When looking at the 3v3 ratings this game looks pretty reasonable. What exactly is your problem there? Of course the numbers add up less when you look at the global ratings. Imagine the 800 dude was a pure astro player. You just can't rely on the global rating, that is why people get initialized with a lower rating in the matchmaker. He gained 44 points for that game, so he will soon be at the rating that fits him better.
Do you have a proposal for a better solution?

mankinskin · 2023-09-25T21:05:13Z

The problem is that a 800 rating was used to balance out two 1200 in one team. But rating doesnt work like that. A team with a 500 and two 1500s is going to be a lot better than a team of three 1200s. When rating is concentrated into one position like that it becomes much more likely that you lose stratecially and tactically. Also the difference in terms of skill between an 800 and a 1000 is not that big compared to the difference between a 1000 and a 1200. The 1200 is a lot better than the 1000 is compared to the 800. Ratings can't just be moved around between players to balance.

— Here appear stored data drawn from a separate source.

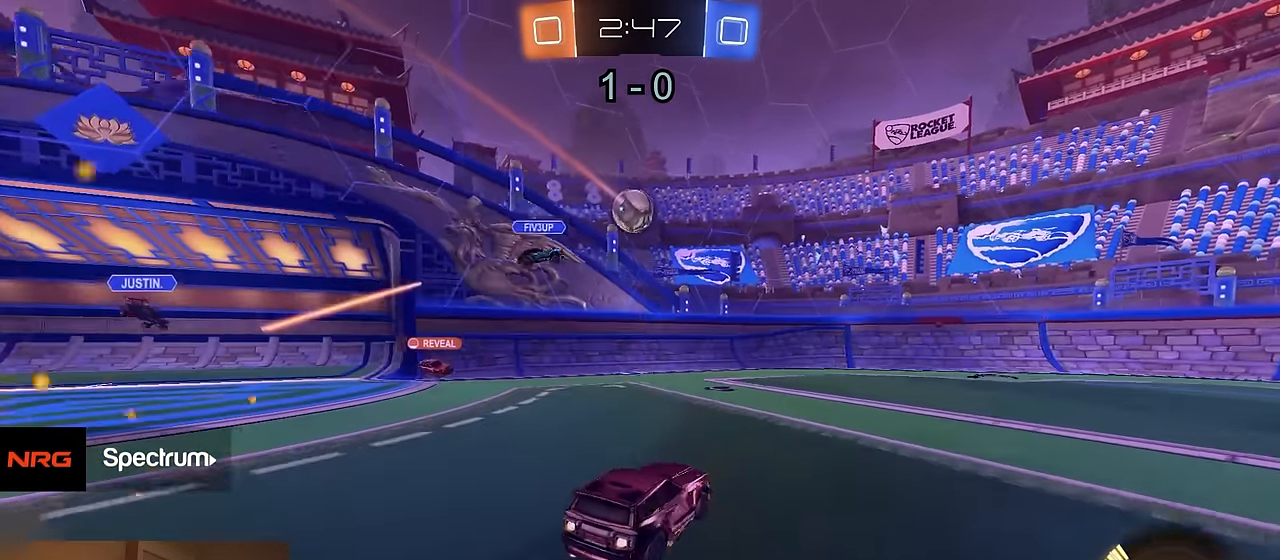
{"buttons": [], "left_stick": "right", "right_stick": "center", "events": [[100, "left_stick", "center"], [117, "R1", "up"], [234, "left_stick", "right"], [250, "R1", "down"], [334, "R1", "up"], [484, "R2", "up"]]}
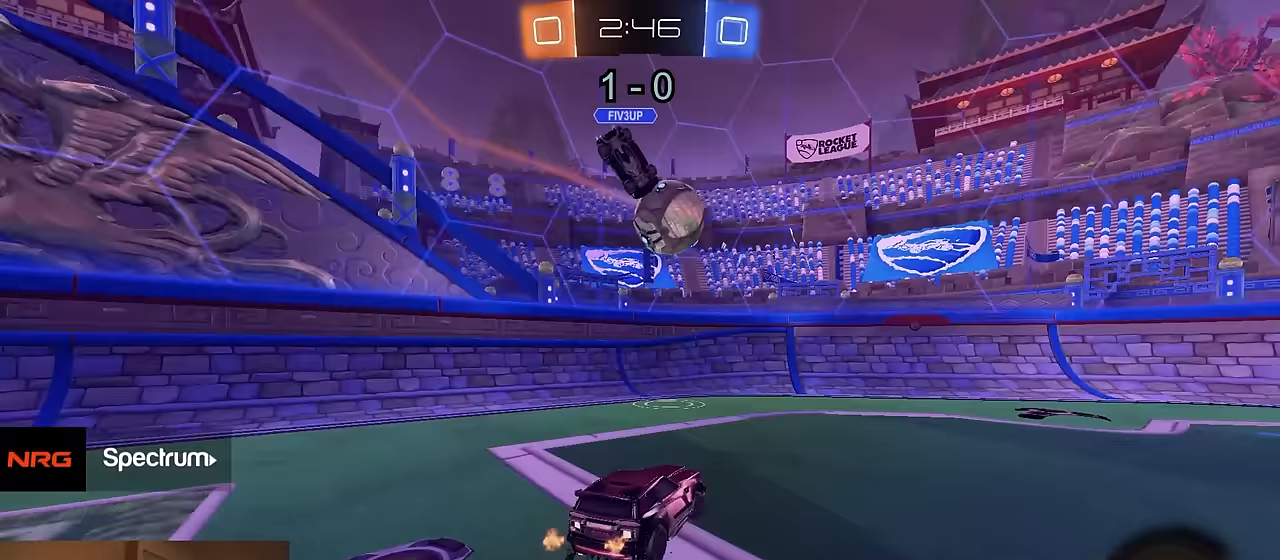
{"buttons": ["TRIANGLE", "R1", "R2"], "left_stick": "right", "right_stick": "center", "events": [[67, "left_stick", "center"], [100, "R2", "down"], [233, "R1", "down"], [283, "left_stick", "right"], [433, "TRIANGLE", "down"]]}
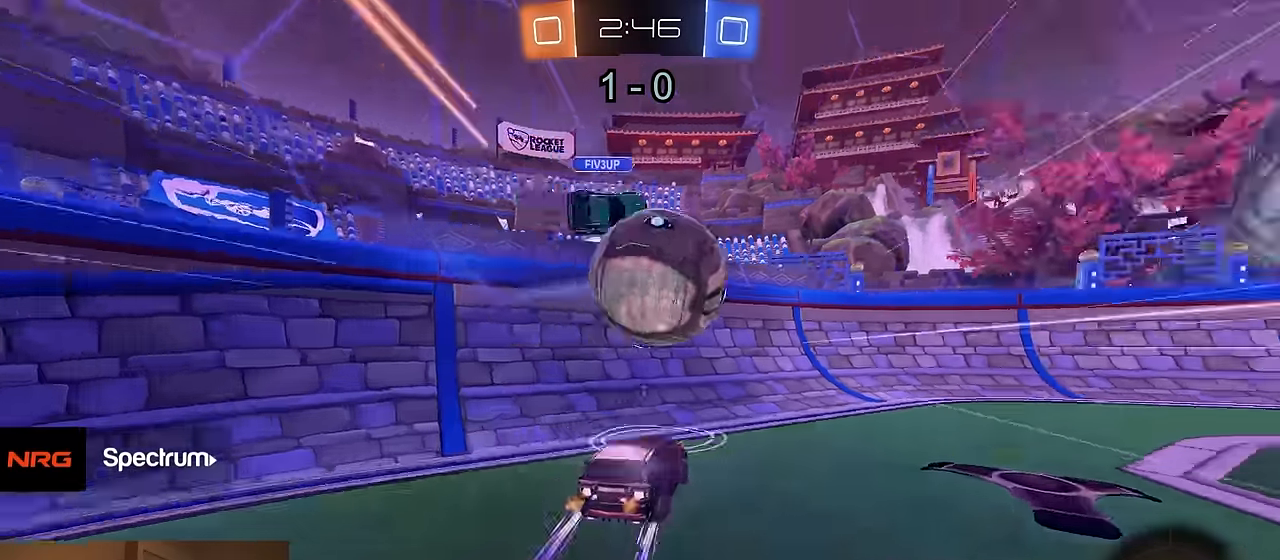
{"buttons": ["R1", "R2"], "left_stick": "left", "right_stick": "center", "events": [[50, "R1", "up"], [100, "TRIANGLE", "up"], [150, "R1", "down"], [350, "left_stick", "left"]]}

I gave my proposal above, make the players of each team have rating as close to their average as possible. Or at least match the slots up so that each slot has similar rating. Especially when the map has uneven distribution of mexes, concentrating a lot of rating on one spot can make a huge difference. In this game one spot had mexes for 3 spots because it was a 5v5 map, but his mirror was a 1200 and he was a 1000, just because some tiny spot in the back was filled with an 800 (who was actually almost 1400 on global).

This happens all the time and its very frustrating because you end up playing against much better teams.

mankinskin · 2023-09-25T21:16:28Z

I think a good model to think of is to match each player against a mirror in the map. As the maps are symmetric, thats usually how it plays out. Then the rating can be used to estimate who wins each encounter. When the slots are not roughly equal then one team will lose on that spot pretty much guaranteed and there is no way to really mitigate that for the other players. So when a non important spot is assigned to a relatively low rated player, the more important spots will be assigned to better players to balance it and they will win the more important positions against a team of more even rating. In turn its also possible for the single good player to be on an unimportant spot and the low rated players lose the important spots simply because the enemy players have more even rating and thus higher rating. The single high rated player can't carry the lower rated players when he is on an unimportant slot.

The only solution really is to match all slots individually and have them as similar as possible, and then the team balance should matter. But simply putting high vs low rated players into mirrored spots is always unbalanced.

BlackYps · 2023-09-25T21:35:40Z

The matchmaking code is here: https://github.com/FAForever/server/blob/develop/server/matchmaker/algorithm/team_matchmaker.py
Iirc the two teams get sorted by rating at some point, so the highest rated should be in opposing slots and then the next highest rated face each other etc.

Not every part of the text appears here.